Page text:
== Segment start ==
UNITED NATIONS: Mike Waltz is approaching his new role as US ambassador to the United Nations and a mandate from President Donald Trump to cut funding for what were once longtime American priorities the same way he set about representing Florida in Congress.
“I approach nearly every decision I can here with America first, with the American taxpayer first,” Waltz said virtually at a recent event at the Richard Nixon Foundation.
“So, if I had to stand up in a town hall with a group of mechanics and firemen and women and nurses and teachers and testify to them that their money is being well spent in line with our interest, that would be incredibly tough right now.”
He added, “And that’s why we’re using, quite frankly, our contribution as leverage for reform” at the UN
In recent meetings with UN officials, including Secretary-General António Guterres, Waltz and his colleagues at the US mission have made the case that the United States — the UN’s largest donor — will no longer be footing the bill the way it has since the world body’s founding eight decades ago.
Instead, US officials are taking an a la carte approach to paying UN dues, picking which operations and agencies they believe align with Trump’s agenda and which no longer serve US interests.
It is a major shift from how previous administrations — both Republican and Democratic — have dealt with the UN, and it has forced the world body, already undergoing its own internal reckoning, to respond with a series of staffing and program cuts.
Where the Trump administration is seeking changes at the UN
Shortly after being confirmed as ambassador, Waltz met with Guterres as world leaders gathered at the UN General Assembly last month. The former congressman said in a Sept. 25 interview with Larry Kudlow on Fox Business that he made it clear to the top UN official that US-backed changes would need to take place “before you start talking about taxpayer dollars.”
“Washington’s decision does send a worrying signal that powerful countries can get away with this and really try to apply more pressure through a process that is meant to give the organization the backing it needs to execute the mandates that every country agrees on,” said Daniel Forti, senior UN analyst at the International Crisis Group.
The US mission to the United Nations did not respond to requests for comment or an interview with Waltz.
The US is demanding changes to the salaries and benefits of some high-ranking UN officials until the US “can get better transparency,” and it wants the creation of an independent inspector general to oversee the complex financial system within the world body.
But some UN organizations have been written off entirely. Waltz has said in interviews that US retreats from agencies like the World Health Organization, the UN aid agency in Gaza known as UNRWA, and the Human Rights Council are permanent. In other areas, like contributions to the UN cultural agency UNESCO, the US decision to pull support won’t go into effect until December 2026.
Many UN staffers and groups are now watching to see if the Trump administration’s targeting of climate and gender initiatives also will result in significant cuts to two of the most important priorities of the UN operation.
That pressure, coupled with years of dwindling support for humanitarian aid, has forced Guterres to propose a 15 percent cut to the entire UN budget, an 18 percent cut to personnel and a repatriation of 25 percent of all peacekeepers stationed around the world.
== Segment end ==
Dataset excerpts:
== Segment start ==
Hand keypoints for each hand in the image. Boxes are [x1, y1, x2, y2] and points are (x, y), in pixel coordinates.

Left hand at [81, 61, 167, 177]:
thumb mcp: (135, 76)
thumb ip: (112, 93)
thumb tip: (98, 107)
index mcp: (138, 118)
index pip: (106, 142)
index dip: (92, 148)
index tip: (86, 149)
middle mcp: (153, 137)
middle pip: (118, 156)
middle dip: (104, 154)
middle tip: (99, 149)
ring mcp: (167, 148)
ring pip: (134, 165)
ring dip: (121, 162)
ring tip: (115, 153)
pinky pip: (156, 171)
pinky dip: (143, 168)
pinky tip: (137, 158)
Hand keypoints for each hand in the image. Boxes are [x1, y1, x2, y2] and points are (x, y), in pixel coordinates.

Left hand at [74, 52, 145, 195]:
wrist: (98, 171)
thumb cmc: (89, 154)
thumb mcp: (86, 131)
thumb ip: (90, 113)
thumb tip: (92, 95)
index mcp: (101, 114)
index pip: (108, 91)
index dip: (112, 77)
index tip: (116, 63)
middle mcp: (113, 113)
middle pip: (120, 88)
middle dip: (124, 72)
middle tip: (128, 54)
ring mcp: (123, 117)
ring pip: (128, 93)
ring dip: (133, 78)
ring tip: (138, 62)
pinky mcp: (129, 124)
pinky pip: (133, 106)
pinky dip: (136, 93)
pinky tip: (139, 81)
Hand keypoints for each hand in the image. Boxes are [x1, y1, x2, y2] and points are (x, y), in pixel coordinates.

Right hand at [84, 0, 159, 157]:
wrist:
== Segment end ==
== Segment start ==
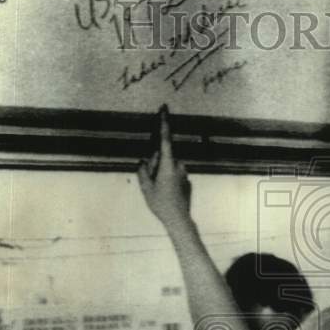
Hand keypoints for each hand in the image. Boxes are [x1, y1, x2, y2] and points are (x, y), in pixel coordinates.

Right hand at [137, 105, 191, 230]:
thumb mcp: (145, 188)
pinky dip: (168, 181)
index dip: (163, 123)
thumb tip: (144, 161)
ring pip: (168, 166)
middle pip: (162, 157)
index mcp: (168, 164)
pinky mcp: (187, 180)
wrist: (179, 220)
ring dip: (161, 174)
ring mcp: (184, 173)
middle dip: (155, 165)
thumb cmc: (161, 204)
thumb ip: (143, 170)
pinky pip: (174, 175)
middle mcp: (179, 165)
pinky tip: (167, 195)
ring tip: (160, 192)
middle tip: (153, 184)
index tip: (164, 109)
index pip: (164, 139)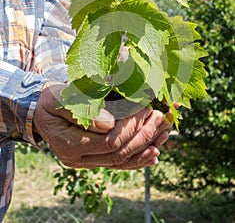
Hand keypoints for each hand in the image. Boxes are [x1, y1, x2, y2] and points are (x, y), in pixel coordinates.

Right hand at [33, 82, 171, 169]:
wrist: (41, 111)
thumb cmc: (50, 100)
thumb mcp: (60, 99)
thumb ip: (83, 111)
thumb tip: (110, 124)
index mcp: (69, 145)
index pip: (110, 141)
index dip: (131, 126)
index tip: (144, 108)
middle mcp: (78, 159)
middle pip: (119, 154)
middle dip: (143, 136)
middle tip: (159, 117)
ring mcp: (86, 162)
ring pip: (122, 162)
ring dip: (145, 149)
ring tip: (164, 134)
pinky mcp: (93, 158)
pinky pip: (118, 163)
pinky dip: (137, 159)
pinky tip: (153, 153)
== Segment end ==
== Segment start ==
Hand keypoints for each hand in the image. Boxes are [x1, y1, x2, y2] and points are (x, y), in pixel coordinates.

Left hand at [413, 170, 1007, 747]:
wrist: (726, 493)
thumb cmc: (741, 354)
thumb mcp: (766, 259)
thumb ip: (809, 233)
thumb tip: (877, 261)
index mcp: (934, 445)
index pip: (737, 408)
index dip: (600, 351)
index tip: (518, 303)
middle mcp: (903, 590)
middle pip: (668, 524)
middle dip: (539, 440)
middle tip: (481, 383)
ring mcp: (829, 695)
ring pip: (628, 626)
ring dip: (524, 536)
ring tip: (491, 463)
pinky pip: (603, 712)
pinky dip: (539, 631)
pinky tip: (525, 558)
== Segment end ==
Brief 1:
According to the article on Mike Waltz and the UN, how large a cut to the entire UN budget has Guterres proposed?
Brief 2:
Transcribe the passage of the article on Mike Waltz and the UN starting with "It is a major" and going on through "and program cuts.".

Exercise response 1:
A 15 percent cut.

Exercise response 2:
It is a major shift from how previous administrations — both Republican and Democratic — have dealt with the UN, and it has forced the world body, already undergoing its own internal reckoning, to respond with a series of staffing and program cuts.